Bed bugs, also known by the scientific name Cimex lectularius, are blood-feeding parasites that are seen by many people as a nuisance. They are very small and might go undetected in homes until people find the skin rashes left by the C. lectularius bite. Understandably, most people want them exterminated from their homes. Despite the unwanted presence, a number of recent studies proves that bed bugs may actually help scientists learn more about evolution.
The C. lectularius population was lessened by the used of DDT around the 1940s, but now the parasites are making an incredible resurgence in the United States and in many other cities around the world. Why are they propagating so quickly? The bed bug populations have increased in part because the parasites have developed a resistance to pesticides. Scientists want to know more.
A researcher in the Department of Biological Sciences at the University of Tulsa named Warren Booth recently co-published a study on C. lectularius. He says, “For something that is so hated by so many people, it might just be a perfect model organism for evolutionary questions.”

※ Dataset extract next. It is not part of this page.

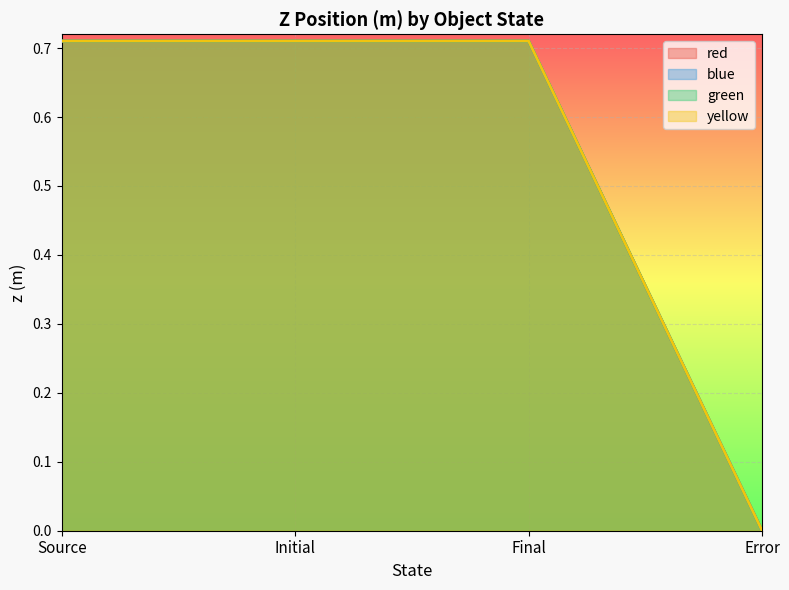

Is the value of green at Source greater than the value of yellow at Source?

Yes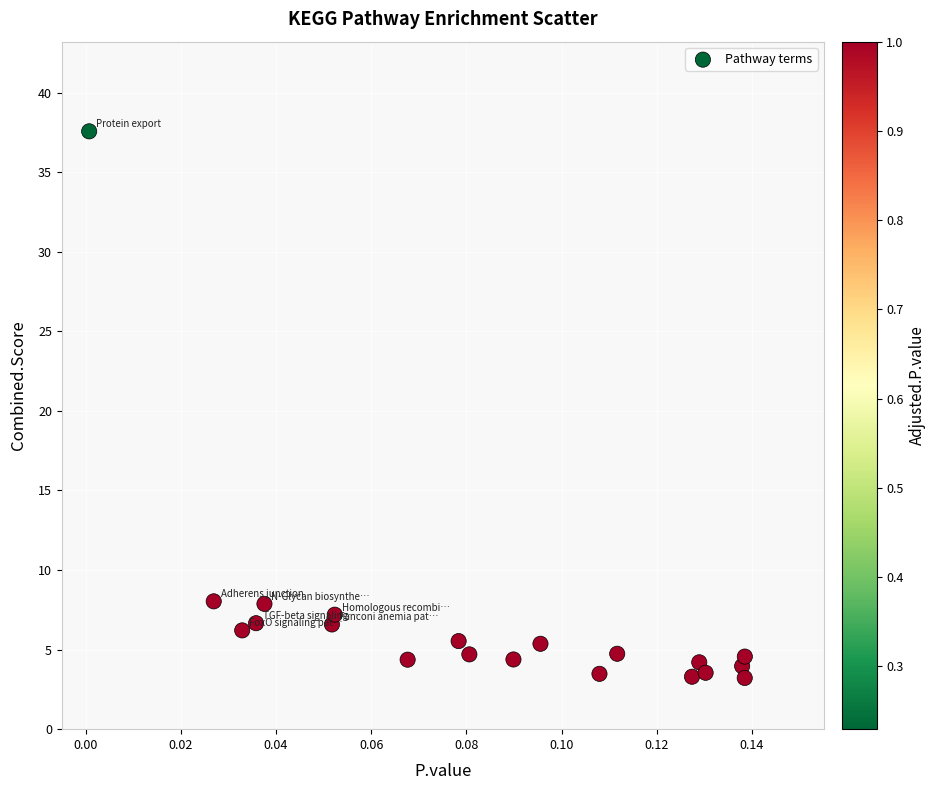

What is the range of Y values (max minus min)?

34.4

The Booth Lab studied both the modern C. lectularius which cohabitate with humans and those which cohabitate with bats. Booth and his team looked at the genetic structure and the gene flow (the transfer of genes) in the bed bugs. Overall, what the Booth Lab and other researchers such as Dr. Toby Fountain at the University of Helsinki, have found is that the urban bed bugs that cohabitate with humans have limited genetic diversity due to inbreeding while the bed bugs that live with bats have more diversity in their genes. The researchers also discovered some physical differences in the two populations in terms of leg-length.
These findings could be useful for insight into evolution because all of this data confirms the suggestion that beg bugs began to branch off from their bat hosts during the era when humans lived in caves. When people started to build different structures and eventually towns and cities, they brought some of the C. lectularius with them. However, many human structures also invited bats to roost there as well. The bed bugs that feed on humans and the bed bugs that feed on bats may have frequently inhabited the same places. Nonetheless, they have not interbred.
Studies of the C. lectularius done by both Dr. Booth and Dr. Fountain, provide evidence that the population that lives with bats and the population that lives with humans are diverging. For any parasite, living with a new host requires it to adapt to different conditions. Because bats are largely nocturnal and humans are not, this is one shift in behavior the bed bugs had to make. Additionally, only the bed bugs that feed off of humans have a genetic variation which allows them to be resistant to pesticides.
Looking at the genes of a species such as the C. lectularius can tell research a great deal about how its population moves around the world. So, the data gathered by the bed bug studies might be useful for studies about evolution. Scientists assert that because the C. lectularius that live with humans are diverging from those which live with bats, the formation of a new species may occur in the near future.